_BRIEF_
What follows is a set of entries. Give them again exactly, without the pictures.

_DATA FOR ANALYSIS_
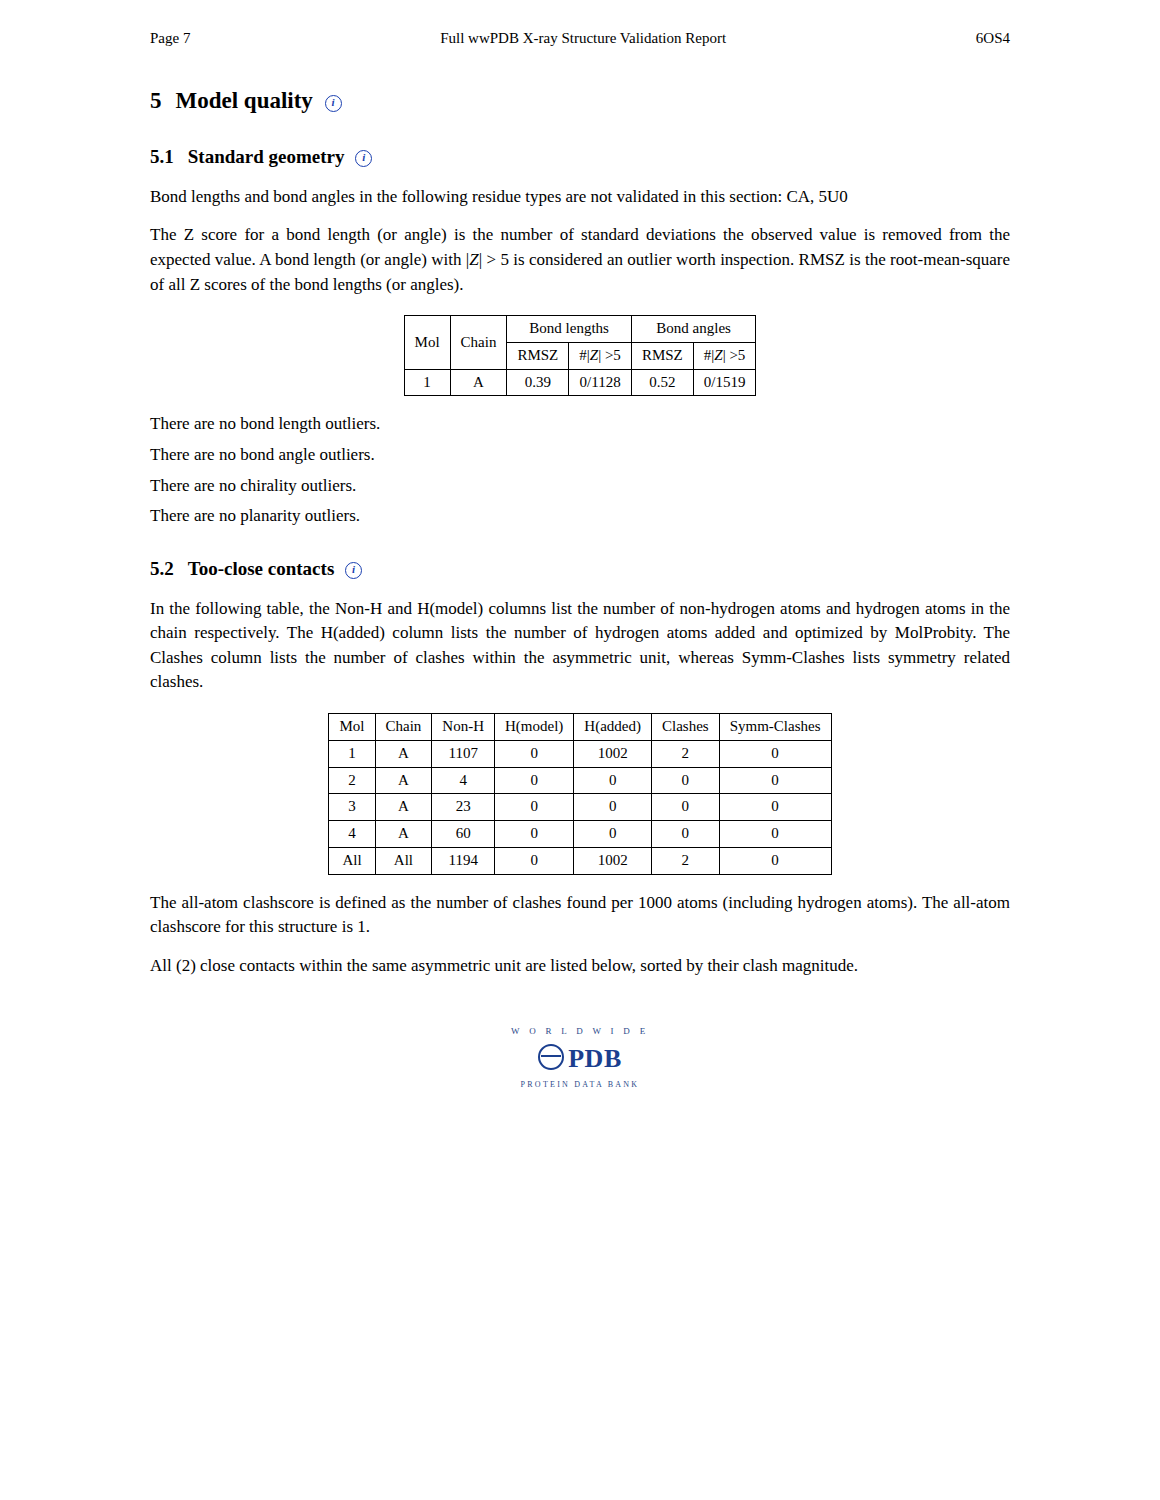Page 7
Full wwPDB X-ray Structure Validation Report
6OS4
5 Model quality i
5.1 Standard geometry i
Bond lengths and bond angles in the following residue types are not validated in this section: CA, 5U0
The Z score for a bond length (or angle) is the number of standard deviations the observed value is removed from the expected value. A bond length (or angle) with |Z| > 5 is considered an outlier worth inspection. RMSZ is the root-mean-square of all Z scores of the bond lengths (or angles).
| Mol | Chain | Bond lengths | Bond angles |
| --- | --- | --- | --- |
| RMSZ | #/ Z / >5 | RMSZ | #/ Z / >5 |
| 1 | A | 0.39 | 0/1128 | 0.52 | 0/1519 |
There are no bond length outliers.
There are no bond angle outliers.
There are no chirality outliers.
There are no planarity outliers.
5.2 Too-close contacts i
In the following table, the Non-H and H(model) columns list the number of non-hydrogen atoms and hydrogen atoms in the chain respectively. The H(added) column lists the number of hydrogen atoms added and optimized by MolProbity. The Clashes column lists the number of clashes within the asymmetric unit, whereas Symm-Clashes lists symmetry related clashes.
| Mol | Chain | Non-H | H(model) | H(added) | Clashes | Symm-Clashes |
| --- | --- | --- | --- | --- | --- | --- |
| 1 | A | 1107 | 0 | 1002 | 2 | 0 |
| 2 | A | 4 | 0 | 0 | 0 | 0 |
| 3 | A | 23 | 0 | 0 | 0 | 0 |
| 4 | A | 60 | 0 | 0 | 0 | 0 |
| All | All | 1194 | 0 | 1002 | 2 | 0 |
The all-atom clashscore is defined as the number of clashes found per 1000 atoms (including hydrogen atoms). The all-atom clashscore for this structure is 1.
All (2) close contacts within the same asymmetric unit are listed below, sorted by their clash magnitude.
W O R L D W I D E
PDB
PROTEIN DATA BANK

_OUTPUT OF THE EXERCISE_
Page 7
Full wwPDB X-ray Structure Validation Report
6OS4
5 Model quality i
5.1 Standard geometry i
Bond lengths and bond angles in the following residue types are not validated in this section: CA, 5U0
The Z score for a bond length (or angle) is the number of standard deviations the observed value is removed from the expected value. A bond length (or angle) with |Z| > 5 is considered an outlier worth inspection. RMSZ is the root-mean-square of all Z scores of the bond lengths (or angles).
| Mol | Chain | Bond lengths | Bond angles |
| --- | --- | --- | --- |
| RMSZ | #/ Z / >5 | RMSZ | #/ Z / >5 |
| 1 | A | 0.39 | 0/1128 | 0.52 | 0/1519 |
There are no bond length outliers.
There are no bond angle outliers.
There are no chirality outliers.
There are no planarity outliers.
5.2 Too-close contacts i
In the following table, the Non-H and H(model) columns list the number of non-hydrogen atoms and hydrogen atoms in the chain respectively. The H(added) column lists the number of hydrogen atoms added and optimized by MolProbity. The Clashes column lists the number of clashes within the asymmetric unit, whereas Symm-Clashes lists symmetry related clashes.
| Mol | Chain | Non-H | H(model) | H(added) | Clashes | Symm-Clashes |
| --- | --- | --- | --- | --- | --- | --- |
| 1 | A | 1107 | 0 | 1002 | 2 | 0 |
| 2 | A | 4 | 0 | 0 | 0 | 0 |
| 3 | A | 23 | 0 | 0 | 0 | 0 |
| 4 | A | 60 | 0 | 0 | 0 | 0 |
| All | All | 1194 | 0 | 1002 | 2 | 0 |
The all-atom clashscore is defined as the number of clashes found per 1000 atoms (including hydrogen atoms). The all-atom clashscore for this structure is 1.
All (2) close contacts within the same asymmetric unit are listed below, sorted by their clash magnitude.
W O R L D W I D E
PDB
PROTEIN DATA BANK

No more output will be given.